Thursday, September 17th 2009

DirectX 11 Won't Define GPU Sales: NVIDIA

"DirectX 11 by itself is not going be the defining reason to buy a new GPU. It will be one of the reasons." This coming from the same company that a few years ago said that there was every reason to opt for a DirectX 10 compliant graphics card, to complete the Windows Vista experience, at a time when it was the first and only company to be out with compliant hardware. In the wake of rival AMD's ambitious Evergreen family of DirectX 11 compliant graphics cards being released, NVIDIA made it a point to tell the press that the development shouldn't really change anything in the industry.

Speaking at the Deutsche Bank Securities Technology Conference, NVIDIA's VP of investor relations said "DirectX 11 by itself is not going be the defining reason to buy a new GPU. It will be one of the reasons. This is why Microsoft is in work with the industry to allow more freedom and more creativity in how you build content, which is always good, and the new features in DirectX 11 are going to allow people to do that. But that no longer is the only reason, we believe, consumers would want to invest in a GPU."

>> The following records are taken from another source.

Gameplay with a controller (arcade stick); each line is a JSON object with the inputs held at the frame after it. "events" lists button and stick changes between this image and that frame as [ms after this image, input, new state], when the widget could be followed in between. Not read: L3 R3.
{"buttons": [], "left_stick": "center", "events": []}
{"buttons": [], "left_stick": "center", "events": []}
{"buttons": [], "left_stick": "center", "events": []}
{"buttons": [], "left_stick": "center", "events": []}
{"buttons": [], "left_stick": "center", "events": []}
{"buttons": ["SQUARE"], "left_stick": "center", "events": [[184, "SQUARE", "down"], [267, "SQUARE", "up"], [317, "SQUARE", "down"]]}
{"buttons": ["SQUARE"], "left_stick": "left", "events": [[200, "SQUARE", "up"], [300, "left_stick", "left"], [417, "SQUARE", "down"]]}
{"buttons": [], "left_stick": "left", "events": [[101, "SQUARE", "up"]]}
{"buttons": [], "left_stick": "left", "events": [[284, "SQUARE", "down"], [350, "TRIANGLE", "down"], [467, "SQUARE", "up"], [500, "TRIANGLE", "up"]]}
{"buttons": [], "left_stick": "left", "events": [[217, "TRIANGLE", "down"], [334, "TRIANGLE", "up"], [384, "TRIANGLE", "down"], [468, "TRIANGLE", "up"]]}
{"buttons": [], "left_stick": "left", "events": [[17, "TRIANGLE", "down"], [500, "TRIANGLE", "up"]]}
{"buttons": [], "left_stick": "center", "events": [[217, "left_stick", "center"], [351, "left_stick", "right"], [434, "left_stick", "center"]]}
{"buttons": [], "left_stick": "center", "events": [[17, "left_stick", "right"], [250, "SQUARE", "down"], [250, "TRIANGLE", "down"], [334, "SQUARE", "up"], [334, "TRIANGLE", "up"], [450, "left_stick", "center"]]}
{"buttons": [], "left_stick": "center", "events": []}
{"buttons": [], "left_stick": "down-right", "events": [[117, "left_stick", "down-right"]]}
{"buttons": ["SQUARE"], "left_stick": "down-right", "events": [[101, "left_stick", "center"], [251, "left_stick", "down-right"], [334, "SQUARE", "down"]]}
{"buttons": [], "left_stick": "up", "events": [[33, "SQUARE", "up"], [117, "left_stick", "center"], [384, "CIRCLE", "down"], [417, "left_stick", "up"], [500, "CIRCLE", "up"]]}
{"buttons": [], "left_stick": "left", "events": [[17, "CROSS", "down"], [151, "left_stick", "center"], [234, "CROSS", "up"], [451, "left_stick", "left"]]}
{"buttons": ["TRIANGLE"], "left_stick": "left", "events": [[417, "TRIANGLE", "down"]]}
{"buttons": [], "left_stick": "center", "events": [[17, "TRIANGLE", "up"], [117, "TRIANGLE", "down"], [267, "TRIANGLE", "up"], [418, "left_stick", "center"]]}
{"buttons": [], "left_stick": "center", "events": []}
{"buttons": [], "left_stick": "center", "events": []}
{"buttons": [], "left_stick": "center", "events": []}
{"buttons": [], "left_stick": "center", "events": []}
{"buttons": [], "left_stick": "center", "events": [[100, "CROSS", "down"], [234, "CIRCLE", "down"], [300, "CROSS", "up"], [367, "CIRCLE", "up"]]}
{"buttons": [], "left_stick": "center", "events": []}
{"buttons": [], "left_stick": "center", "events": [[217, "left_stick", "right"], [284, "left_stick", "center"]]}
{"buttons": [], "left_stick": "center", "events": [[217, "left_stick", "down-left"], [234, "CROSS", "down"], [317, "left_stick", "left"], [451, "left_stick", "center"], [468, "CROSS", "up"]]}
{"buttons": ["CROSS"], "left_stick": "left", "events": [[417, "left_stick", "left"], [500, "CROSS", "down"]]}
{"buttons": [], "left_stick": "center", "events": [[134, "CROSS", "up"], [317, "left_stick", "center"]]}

"Now, we know, people are doing a lot in the area of video, people are going to do more and more in the area of photography… I think that the things we are doing would allow the GPU to be a co-processor to the CPU and deliver better user experience, better battery life and make that computers little bit more optimized," added Mr. Hara

NVIDIA, which was until very recently a firm believer in graphics processing horsepower to serve as the biggest selling points of new GPUs, now switches its line on what it believes will drive the market forward. All of a sudden, software that rely on the raw computational power of GPUs (eg: media transcoding software), and not advanced visual effects that a new generation API brings with it (in games and CGI applications), is what will drive people to buying graphics processors, according to the company.

Mr. Hara concluded saying "Graphics industry, I think, is on the point that microprocessor industry was several years ago, when AMD made the public confession that frequency does not matter anymore and it is more about performance per watt. I think we are the same crossroad with the graphics world: framerate and resolution are nice, but today they are very high and going from 120fps to 125fps is not going to fundamentally change end-user experience. But I think the things that we are doing with Stereo 3D Vision, PhysX, about making the games more immersive, more playable is beyond framerates and resolutions. Nvidia will show with the next-generation GPUs that the compute side is now becoming more important that the graphics side."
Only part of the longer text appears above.